This is a **creative-led** category: the differentiator is angle/offer teardown + demand voice, not a review distribution. The bias rails are different from an ecommerce study but no less load-bearing.

### 4a. Ad-copy reads
1. **Copy is read off Meta ONLY.** All 1,029 Google ads have empty `text` — they give scale, format, and run-dates, never copy. Any "GA says X" claim cites a **Meta** id. (`text`-less Google ads = volume signal only.)
2. **GA Meta is 56 of ~102.** The missing ~46 are near-duplicate per-state variants of captured templates — **distinct concepts are covered, exact per-state frequency is undercounted.** Report concept coverage, never a precise "X% of GA ads."
3. **Ads are kept by last-shown / `is_active`, not launch date.** A 2023-launched evergreen still running is in — correct for a *creative inventory*, wrong as a "what's new" signal. Don't read ad `created` as recency without checking `is_active`/`end`.

### 4b. Review surfaces — never comparable on raw stars
| Surface | Engine | Shape | Read it as |
|---|---|---|---|
| **GA own-site (2)** + L4L/GradSol testimonials | brand-curated | 100% positive | **CLAIMED STRENGTHS — not satisfaction.** Curated; zero negative tail by construction. |
| **GA Google Maps (72)** | Google | 68×5★ · 2×2★ · 2×1★ | The **only real third-party tail.** Use themes + the n=4 complaint base — **NOT the 68/72 ratio** (solicitation-inflated). |
| **Niche (2) / GreatSchools (2)** | curated/featured + PX-walled | featured-only | Directional only; thin sources (<30, rail 6). |

**THE RULES THE LENSES MUST FOLLOW:**
1. **Never compare review-star averages across brands or surfaces.** GA's 5★-heavy Maps vs anyone is a surface artifact, not a quality verdict. (And cross-brand it's mostly moot — only GA + GradSol have any in-window third-party reviews.)
2. **Compare by THEME INCIDENCE, complaint-base to complaint-base.** The valid read is *"58 of GA's 68 five-star reviews credit a named coach"* and *"GA's n=4 sub-5★ tail is pace-bait-and-switch + unresponsive support"* — never a star average.
3. **5★ magnitude is INFLATED by active review-solicitation** — a 2★ reviewer reports being asked for a Google review *"every single day"* `[graduation_alliance · google_maps · Ci9DQUlRQUNvZENodHljRjlvT2xRMlZGQTNaVzVNVG5WTVYzazFXRWRwU20wdFRGRRAB]`. Use review **themes** as signal, not the ratio.
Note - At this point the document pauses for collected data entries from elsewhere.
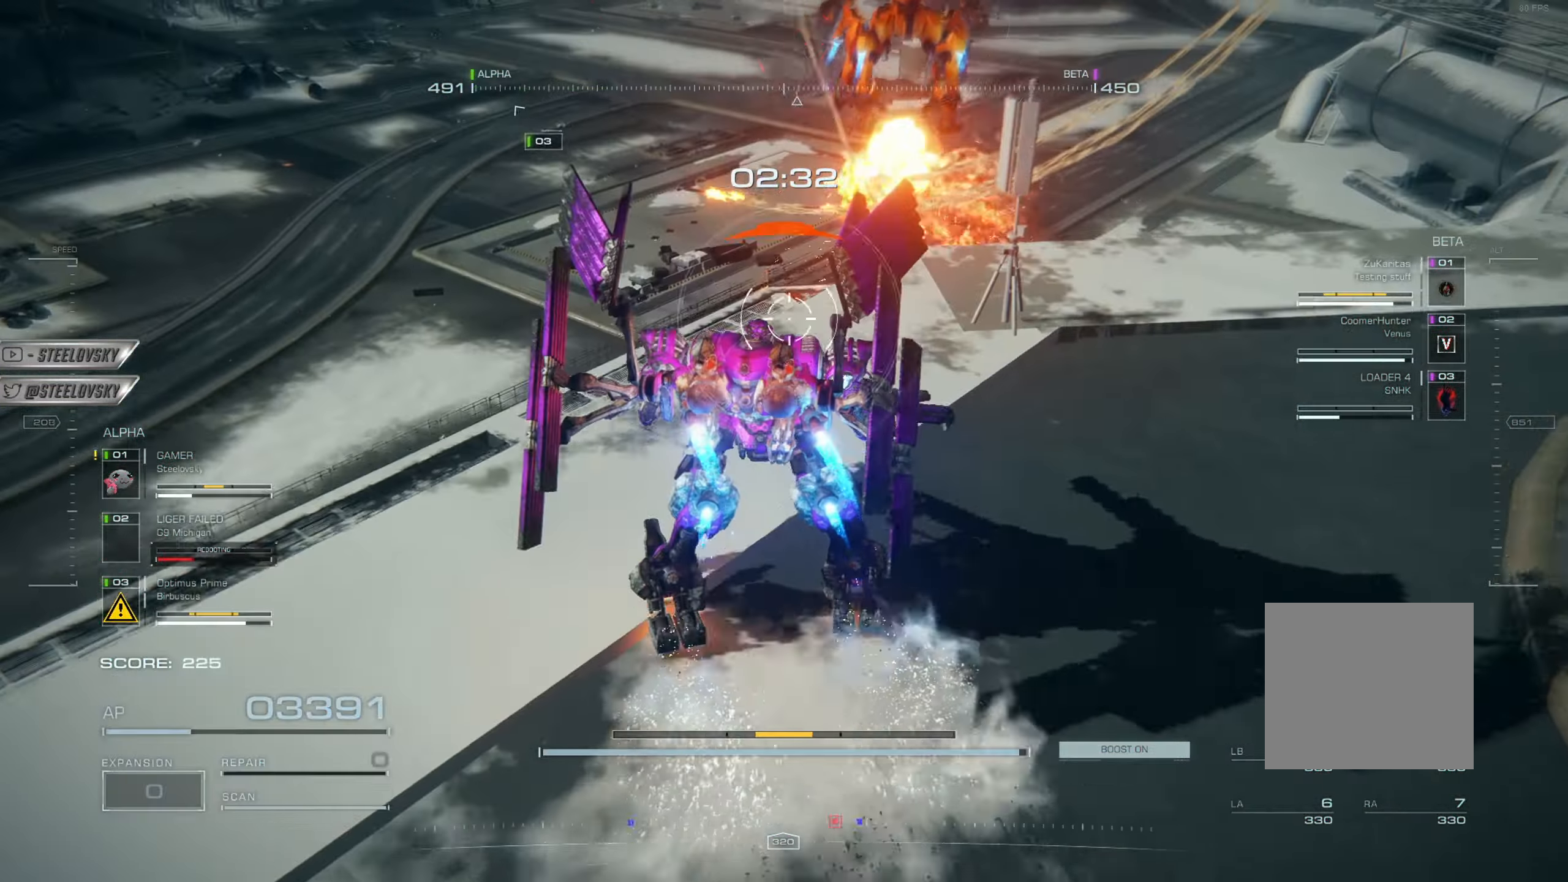
{"buttons": ["L1"], "left_stick": "left", "right_stick": "up-right", "events": [[33, "CROSS", "down"], [33, "left_stick", "up-left"], [100, "right_stick", "up"], [166, "CROSS", "up"], [300, "L1", "down"], [316, "right_stick", "up-right"], [333, "R1", "down"], [383, "left_stick", "left"], [400, "L1", "up"], [433, "R1", "up"], [483, "L1", "down"]]}
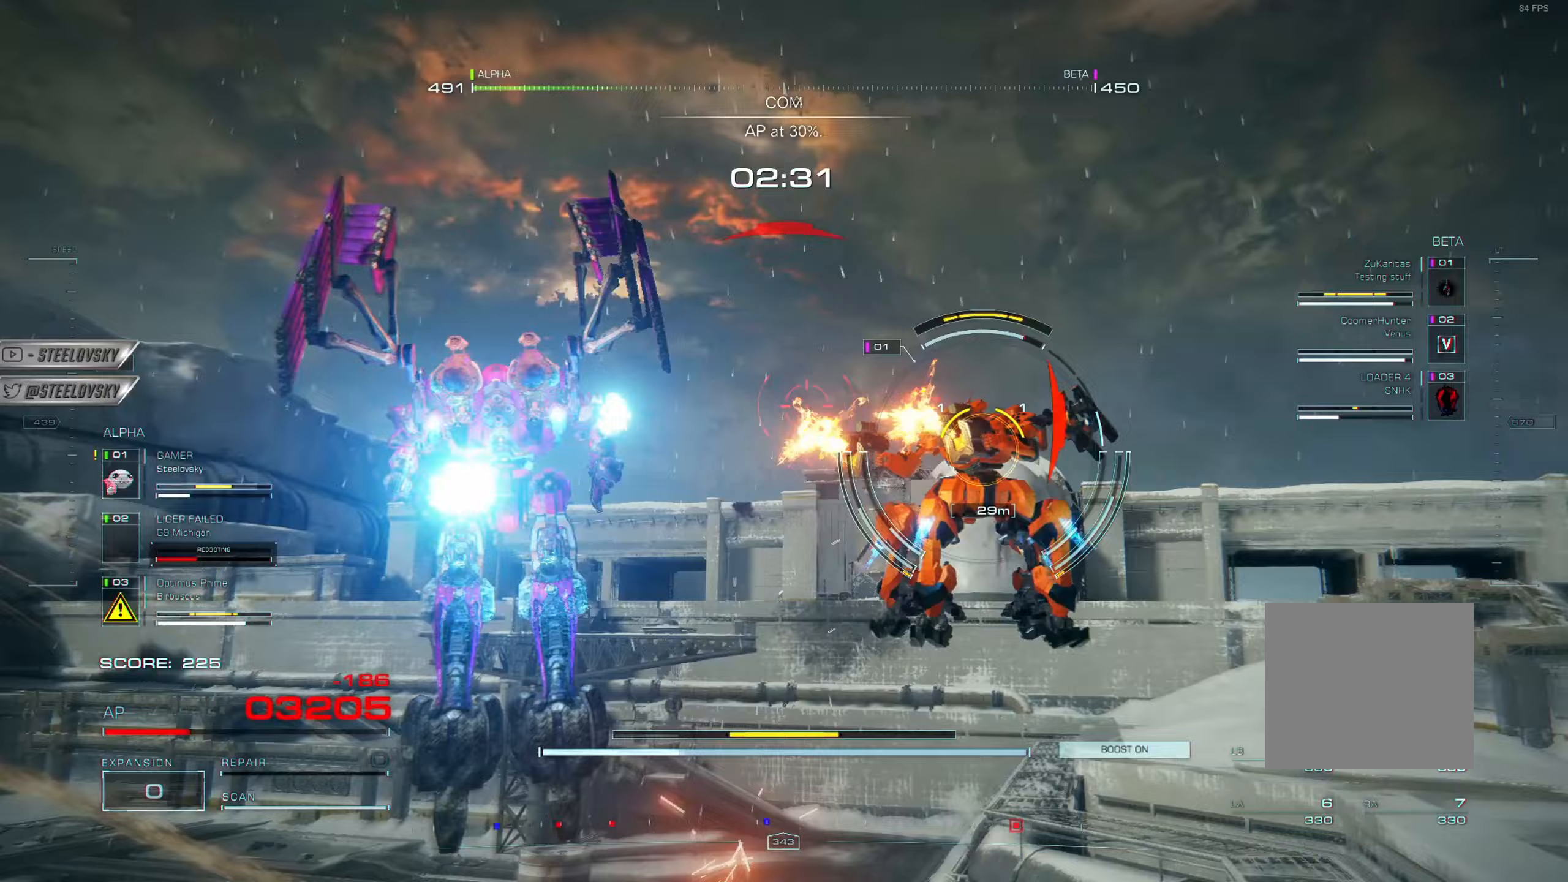
{"buttons": ["R1"], "left_stick": "left", "right_stick": "center", "events": [[17, "R1", "down"], [67, "right_stick", "right"], [83, "L1", "up"], [100, "R1", "up"], [167, "L1", "down"], [217, "R1", "down"], [267, "L1", "up"], [284, "right_stick", "down-right"], [350, "R1", "up"], [367, "L1", "down"], [434, "R1", "down"], [467, "L1", "up"], [501, "right_stick", "center"]]}
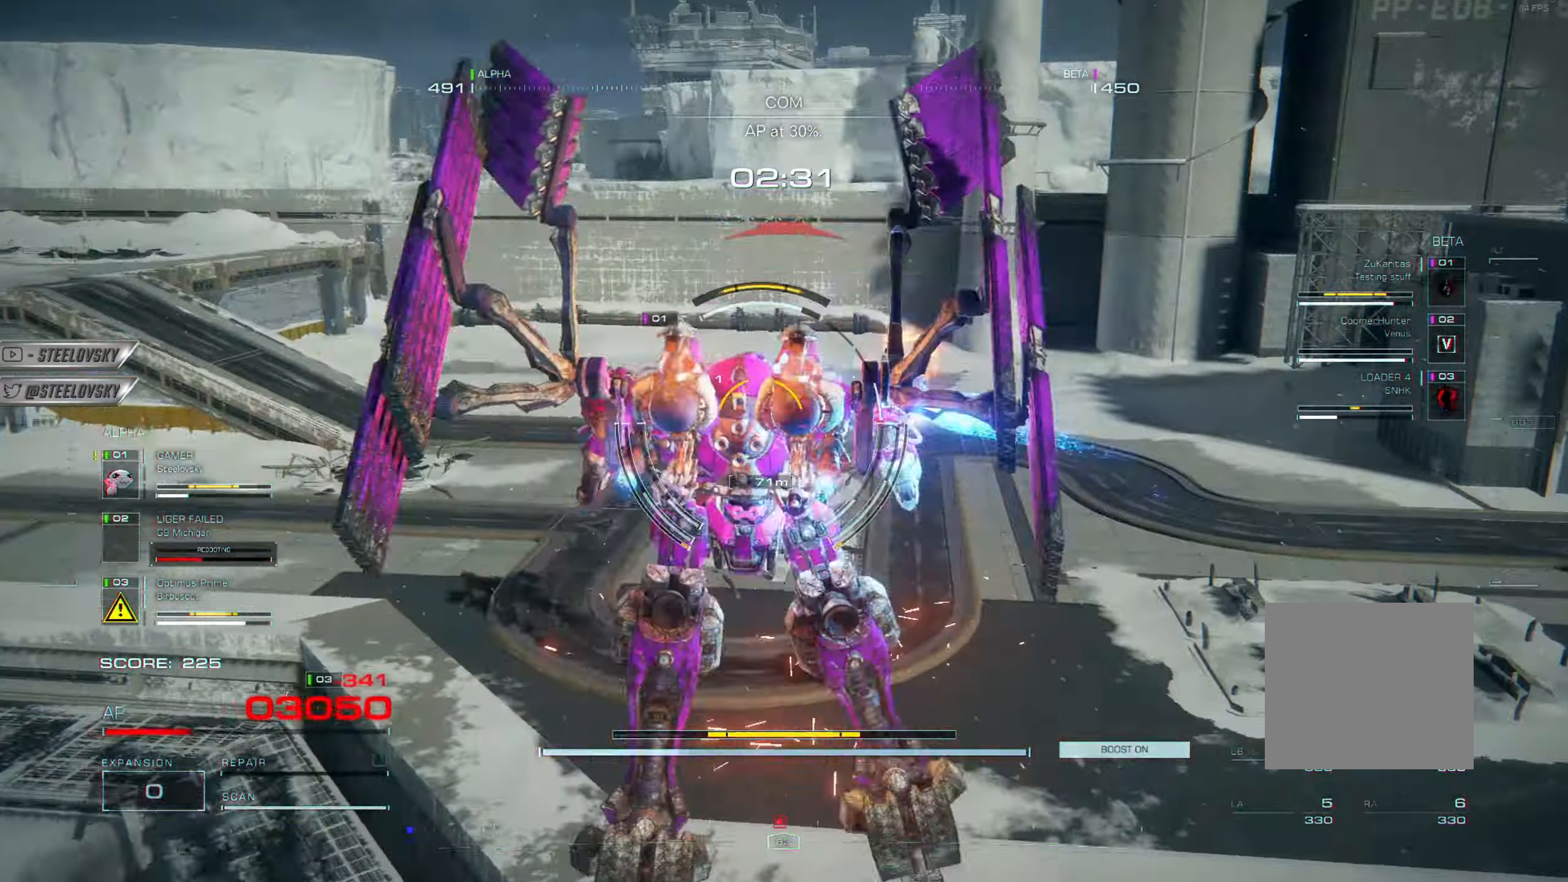
{"buttons": ["L2", "R2"], "left_stick": "left", "right_stick": "right", "events": [[33, "R1", "up"], [50, "L1", "down"], [100, "R1", "down"], [150, "L1", "up"], [183, "R1", "up"], [233, "right_stick", "right"], [250, "L2", "down"], [266, "R2", "down"], [367, "L2", "up"], [367, "R2", "up"], [433, "L2", "down"], [433, "R2", "down"]]}
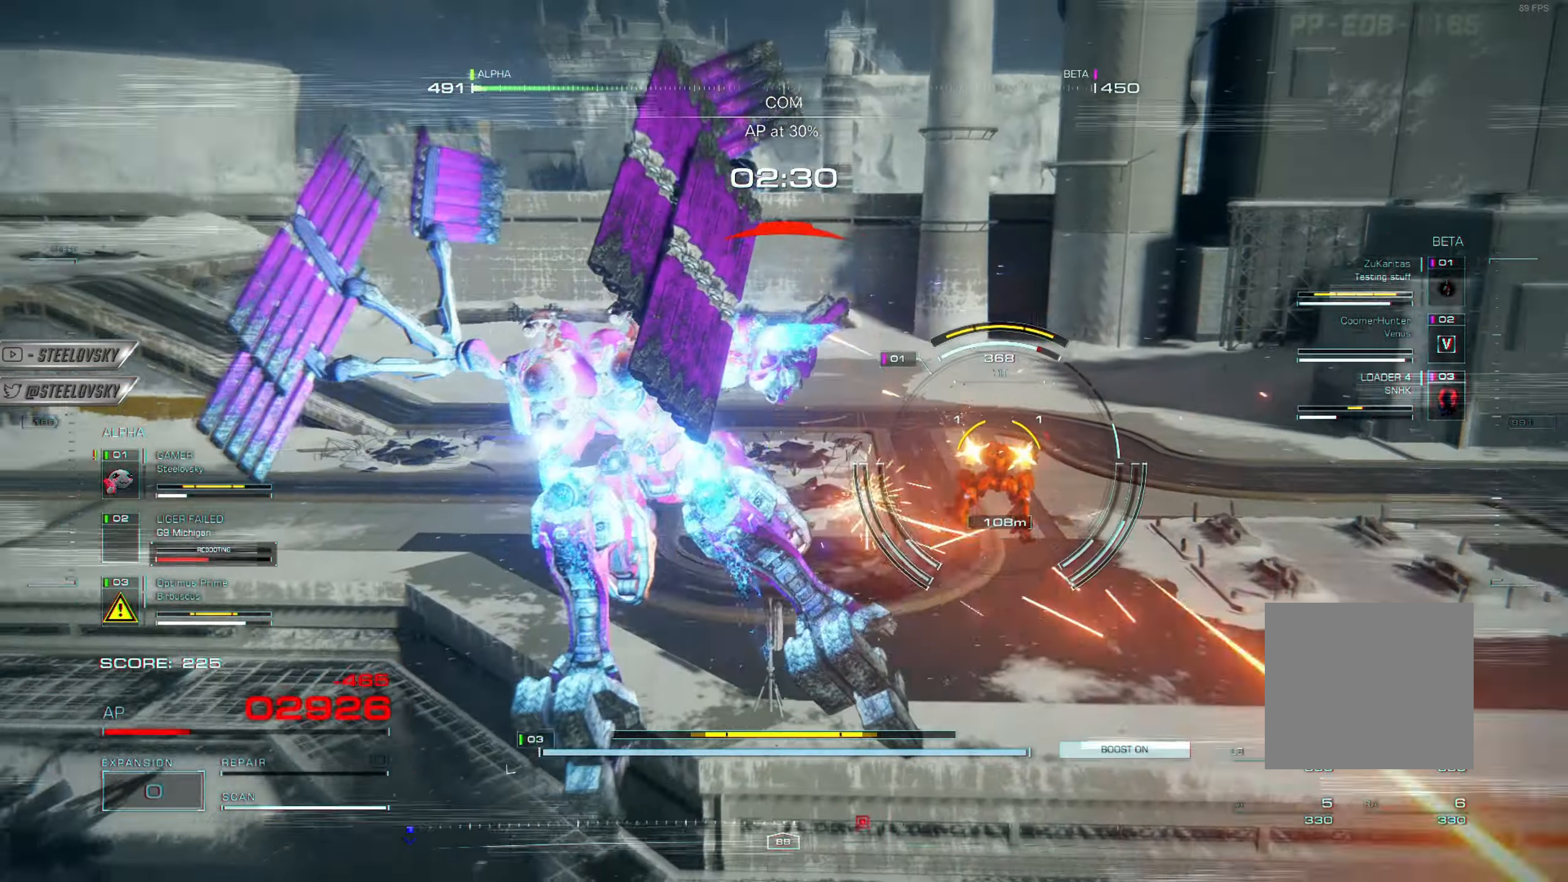
{"buttons": ["L1", "R1"], "left_stick": "left", "right_stick": "right", "events": [[50, "L2", "up"], [50, "R2", "up"], [234, "R1", "down"], [284, "L1", "down"], [334, "R1", "up"], [400, "L1", "up"], [417, "R1", "down"], [467, "L1", "down"]]}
Report the inflation as a finding, not a buried caveat (rail 3).
4. **The on-topic VOC (2,957) is demand voice, NOT customer sentiment.** It tells you what the *market* fears/wants (the messaging gold), not how GA's *customers* feel. Don't blend the two bases.
5. **The "real diploma, NOT a GED" wedge and the state/district white-label are GA's two claim-level differentiators** but the white-label means only **1 of 56** GA Meta ads names "Graduation Alliance" — brand equity is forfeited for local legitimacy (a finding for the competitive/angles lenses, not a data error).

---

## 5. WINDOW-ALIGNMENT RULES — which comparisons are valid

| Source | Date span (in-window) | Note |
|---|---|---|
| reddit | 2024-12-25 → 2026-06-24 | full 18-mo window, all 12,048 dated |
| google_ads | 2023-07-31 → 2026-06-16 | **kept by last-shown/active** — launch dates pre-date the window for evergreens |
| **youtube** | 2025-06-24 → 2026-06-24 | **dates APPROXIMATE** — relative timestamps ("N years ago") snapped to capture. **Coarse bins only; NO exact time-trend.** |
| instagram | 2025-01-27 → 2026-06-24 | recent-only |
| tiktok | 2025-01-21 → 2026-06-24 | recent-only |
| meta_ads | 2024-01-12 → 2026-06-23 | kept by active |
| google_maps | 2025-06-24 → 2026-06-17 | recent-only |
| ownsite | 2025-06-04 → 2026-05-28 | recent-only |
| niche / greatschools | 2025-05 → 2025-10 | thin (<30), directional |

**RULES:**
- **Window is aligned at ≥2024-12-25 (18 months).** Within-18-month cross-source theme comparison is valid; **do NOT trend before the cutoff** — that data was dropped by design (2,688 stale records excluded).
- **NO cross-brand time-trend claims.** Several competitor social slices are recent-only and ads are kept-if-active; trend lines would compare misaligned windows. (FB "recommend %" recs all dated 2023 → excluded by the rule; relax FB-only if that signal is wanted.)
- **YouTube = thematic/persona voice only**, never "growing/declining over time."
- **When a section leans on a recent-only, thin, or single-source slice, flag it** (rail 2 / rail 5 / rail 6).

---

## 6. Lens checklist (carry into every Wave-1 lens)
- [ ] Demand prevalence counted against the **2,957 on-topic VOC base** (state "of on-topic VOC, n=2,957"), with Reddit sub-tier + source mix.
- [ ] Ad-copy claims cite a **Meta** id (Google ads are copy-less); concept coverage, not precise %, given GA's 56/102 capture.
- [ ] Brand sentiment read off GA's **72 Maps reviews by theme**, complaint-to-complaint — never the 68/72 ratio; flag solicitation inflation.
- [ ] Own-site testimonials (30) treated as **claimed strengths**, never satisfaction.
- [ ] r/Teachers kept in the **educator/B2B** read, OUT of the demand read; mega-thread inflation respected (sub diversity > raw counts).
- [ ] No theme counted against the 10,037 off-topic VOC as if it were signal.
- [ ] No time-trend across sources; YouTube coarse-bin only; recent-only / thin sources flagged.
- [ ] ChanceLight's 0-everywhere treated as the strategic whitespace finding, not a hole.
- [ ] Single-source themes flagged explicitly.